The need to ensure comprehensive and robust cybersecurity systems in an organization is an effort every CISO, every CXO should contribute to, especially the CEO. The State of Cybersecurity report ISACA states that the key factors hindering the creation of a strong culture of cybersecurity are lack of employee buy-in (41%), blaming other disparate units (39%), and absence of key indicators or business goals (33%). When it comes to cyber security matters, how leadership provides support will affect how the organization is protected from ever-present cyber threats.
The state of cybersecurity resilience, 2021, Accenture states that – 91% of CEOs/CFOs put the responsibility for cybersecurity squarely with IT. Better alignment between CISOs and CEOs can make an organization-wide imperative to state how the organization engages with customers’ information, including how that information is stored and used.
It helps in aligning the company’s goals to cybersecurity – all hands on deck to prevent any cyber-attacks. Today, CEOs and CISOs, and other CXOs understand the imperative of being cyber-security fluent and are willing to create a culture together, to safeguard the company from malicious elements. Cybersecurity accountability cannot be fragmented but a cohesive one, with clear responsibilities, accountability, communication, and planning – it should not be a reaction to a cyber attack.
The next big revolution in the internet universe is the Metaverse – that is a fact.
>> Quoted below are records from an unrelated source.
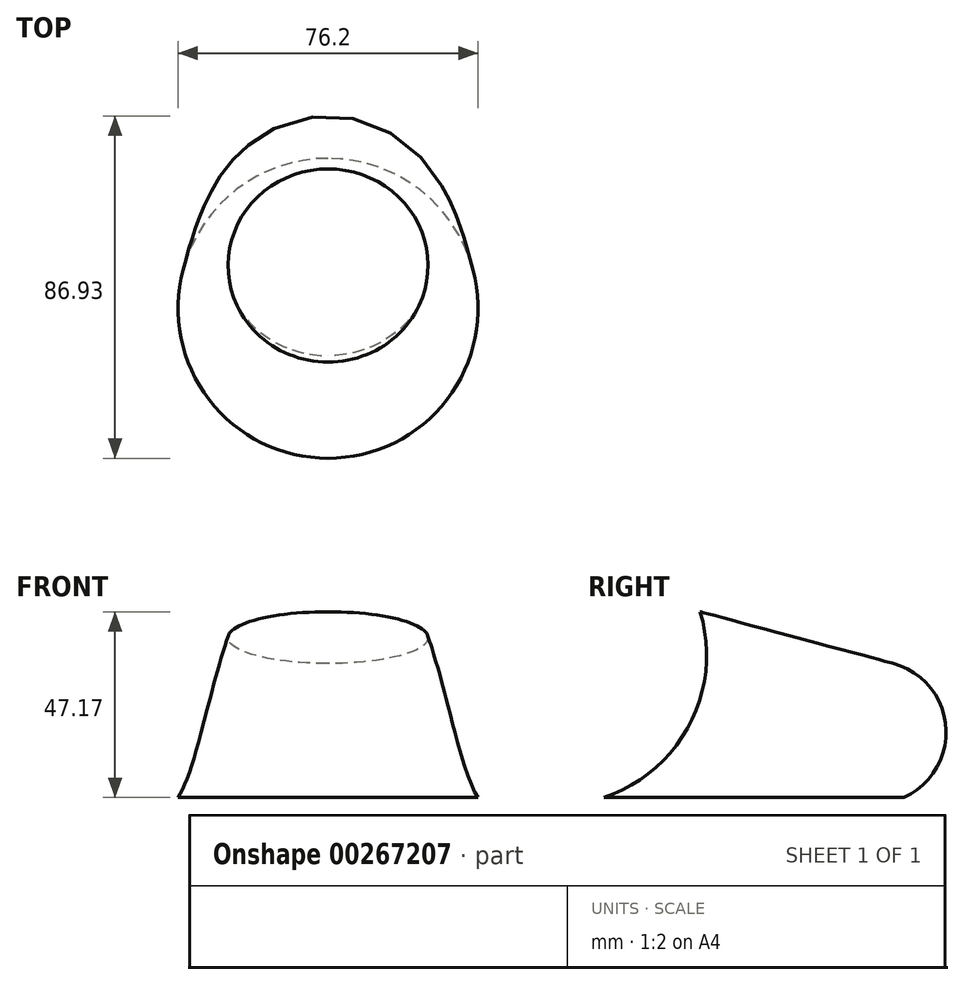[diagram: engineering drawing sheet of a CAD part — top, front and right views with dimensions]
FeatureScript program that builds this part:
annotation { "Feature Type Name" : "Feature", "Feature Type Description" : "" }
export const myFeature = defineFeature(function(context is Context, id is Id, definition is map)
    precondition{}
    {
        {
            var Q0;
            Q0=qCreatedBy(makeId("Top.planeOp"),FACE);
            var sketch = newSketch(context, id + "F0", { "sketchPlane" : qUnion([Q0])});
            skCircle(sketch, "E0", {"center": v(0, 0) * mm, "radius": 38.1 * mm});
            skLineSegment(sketch, "E1", {"start": v(-63.5, 64.25) * mm, "end": v(63.5, 64.25) * mm});
            skSolve(sketch);
        }
        {
            var Q0;
            Q0=sQuery(id+"F0.wireOp",EDGE,"E1");
            cPlane(context, id + "F1", {"entities" : qUnion([Q0]), "cplaneType" : CPlaneType.LINE_ANGLE, "offset" : 25.4 * mm, "angle" : 75 * degree, "width" : 152.4 * mm, "height" : 152.4 * mm});
        }
        {
            var Q0;
            Q0=qCreatedBy(id+"F1.planeOp",FACE);
            cPlane(context, id + "F2", {"entities" : qUnion([Q0]), "cplaneType" : CPlaneType.OFFSET, "offset" : 25.4 * mm, "width" : 152.4 * mm, "height" : 152.4 * mm});
        }
        {
            var Q0;
            Q0=qCreatedBy(id+"F2.planeOp",FACE);
            var sketch = newSketch(context, id + "F3", { "sketchPlane" : qUnion([Q0])});
            skCircle(sketch, "E2", {"center": v(0, 0) * mm, "radius": 25.4 * mm});
            skSolve(sketch);
        }
        {
            var Q0;
            Q0=qCreatedBy(makeId("Right.planeOp"),FACE);
            var sketch = newSketch(context, id + "F4", { "sketchPlane" : qUnion([Q0])});
            skLineSegment(sketch, "E3.0", {"start": v(-13.66, 47.17) * mm, "end": v(35.41, 34.02) * mm});
            skLineSegment(sketch, "E3.1", {"start": v(-38.1, 0) * mm, "end": v(38.1, 0) * mm});
            skArc(sketch, "E4", {"start": v(-38.1, 0) * mm, "mid": v(-16.3, 18.62) * mm, "end": v(-13.66, 47.17) * mm});
            skArc(sketch, "E5", {"start": v(35.41, 34.02) * mm, "mid": v(48.78, 17.96) * mm, "end": v(38.1, 0) * mm});
            skSolve(sketch);
        }
        {
            var Q0;
            Q0=makeQuery(id+"F0.imprint","IMPRINT",FACE,{"disambiguationData":[TD([[makeQuery(id+"F0.imprint","IMPRINT",EDGE,{"derivedFrom":sQuery(id+"F0.wireOp",EDGE,"E0")}),1.0]])]});
            var Q1;
            Q1=makeQuery(id+"F3.imprint","IMPRINT",FACE,{"disambiguationData":[TD([[makeQuery(id+"F3.imprint","IMPRINT",EDGE,{"derivedFrom":sQuery(id+"F3.wireOp",EDGE,"E2")}),1.0]])]});
            var Q2;
            Q2=sQuery(id+"F4.wireOp",EDGE,"E4");
            var Q3;
            Q3=sQuery(id+"F4.wireOp",EDGE,"E5");
            loft(context, id + "F5", {"addGuides" : true, "sheetProfilesArray" : [{ "sheetProfileEntities" : qUnion([Q0]) }, { "sheetProfileEntities" : qUnion([Q1]) }], "guidesArray" : [{ "guideEntities" : qUnion([Q2]), "guideDerivativeType" : LoftGuideDerivativeType.DEFAULT, "guideDerivativeMagnitude" : 1 }, { "guideEntities" : qUnion([Q3]), "guideDerivativeType" : LoftGuideDerivativeType.DEFAULT, "guideDerivativeMagnitude" : 1 }]});
        }
    });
This almost gets me curious as to the security aspect of Metaverse. Is Metaverse hackable? Well, the answer to this is yes. Metaverse is truly an internet marvel but it doesn’t come without risks. Common threats like phishing attacks, malware attacks, identity theft, and impersonation by fraudsters will require robust security measures. The metaverse has sparked enormous interest recently, along with Web3.0. Metaverse is also built on the pillars of Web 3.0 – Blockchain, blockchain-based cryptocurrencies, and non-fungible tokens (NFTs)– some of which are still not approved legally. This gives the malicious actors the scope of creating platforms that are not authentic and steal customer data.